All hail openness! EMC gets with the open-source program

May 6, 2015, 7:35 PM UTC
Courtesy of EMC

Over the past few years there has been a race among old-school tech providers—companies like IBM, Hewlett-Packard, Cisco, VMware—to paper over their proprietary roots by open-sourcing at least some of their technologies.

That typically means releasing software code that had been closed off from outside eyes to any developer who wanted to work with it. The upside is potentially greater interoperability between vendor offerings—something customers have started to demand. The downside is that open-source software is usually free software. You can see how vendors might not like the sound of that.

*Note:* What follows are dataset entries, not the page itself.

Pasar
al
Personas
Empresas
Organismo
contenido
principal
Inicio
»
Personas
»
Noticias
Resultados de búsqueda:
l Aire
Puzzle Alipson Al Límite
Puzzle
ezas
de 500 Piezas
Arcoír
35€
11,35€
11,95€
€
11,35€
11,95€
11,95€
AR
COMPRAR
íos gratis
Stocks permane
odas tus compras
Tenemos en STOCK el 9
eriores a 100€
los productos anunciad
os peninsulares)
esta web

This week EMC made a major move in that direction by open sourcing the code for its ViPR controller software, the first time EMC (EMC) has done this with a commercial product. ViPR lets companies combine storage systems from multiple vendors into a shared pool of resources. With ViPR acting as traffic cop, EMC storage could work with NetApp storage and with Pure Storage etc.

Up till now it has been hard for EMC to persuade competitors in the hotly contested storage market to support an EMC-branded product. Open sourcing could help there: If rival NetApp (NTAP) sees potential upside from supporting ViPR it may jump in the pool to support ViPR if it meant it could sell more NetApp storage. And all that collaboration should be good for shared customers who may have a mixed set of storage hardware on their hands. ViPR will be available to developers on the Github code library under the awkward name of Project CoprHD.

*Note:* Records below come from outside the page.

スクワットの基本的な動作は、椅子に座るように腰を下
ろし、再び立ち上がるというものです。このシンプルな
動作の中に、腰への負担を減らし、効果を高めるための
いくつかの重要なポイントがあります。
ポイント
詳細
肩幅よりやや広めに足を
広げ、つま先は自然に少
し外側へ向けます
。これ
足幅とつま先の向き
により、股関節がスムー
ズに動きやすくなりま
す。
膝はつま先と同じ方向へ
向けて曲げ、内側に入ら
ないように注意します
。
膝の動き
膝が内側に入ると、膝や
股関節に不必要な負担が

It’s hard for vendors who have made billions selling proprietary hardware and software to adapt to these new times. But, IBM has long been an open source proponent, using its support of Linux to rejuvenate its mainframe business and also backing the Eclipse development environment, OpenStack and other open-source efforts.

EMC was a slower off the mark although it did help found Pivotal, a spinoff company that’s backing the open-source Cloud Foundry platform as a service. EMC has also shown interest in OpenStack, the open-source cloud framework, buying Cloudscaling, an OpenStack pioneer last year. Companies can use OpenStack to build their own private clouds and some vendors are using it to build public cloud alternatives to Amazon Web Services.

Putting the code for ViPR out on Github for developers to play with is no doubt important and probably signals a bigger push into open-source code for EMC, but it’s not like the company turned over the keys to the kingdom, said Ashish Nadkarny, research director for IDC.

“What would really be a huge deal is if EMC open-sourced VNX, VMAX or Isilon,” he said, referring to three of EMC’s hottest product lines.

That’s not happening. At least not yet.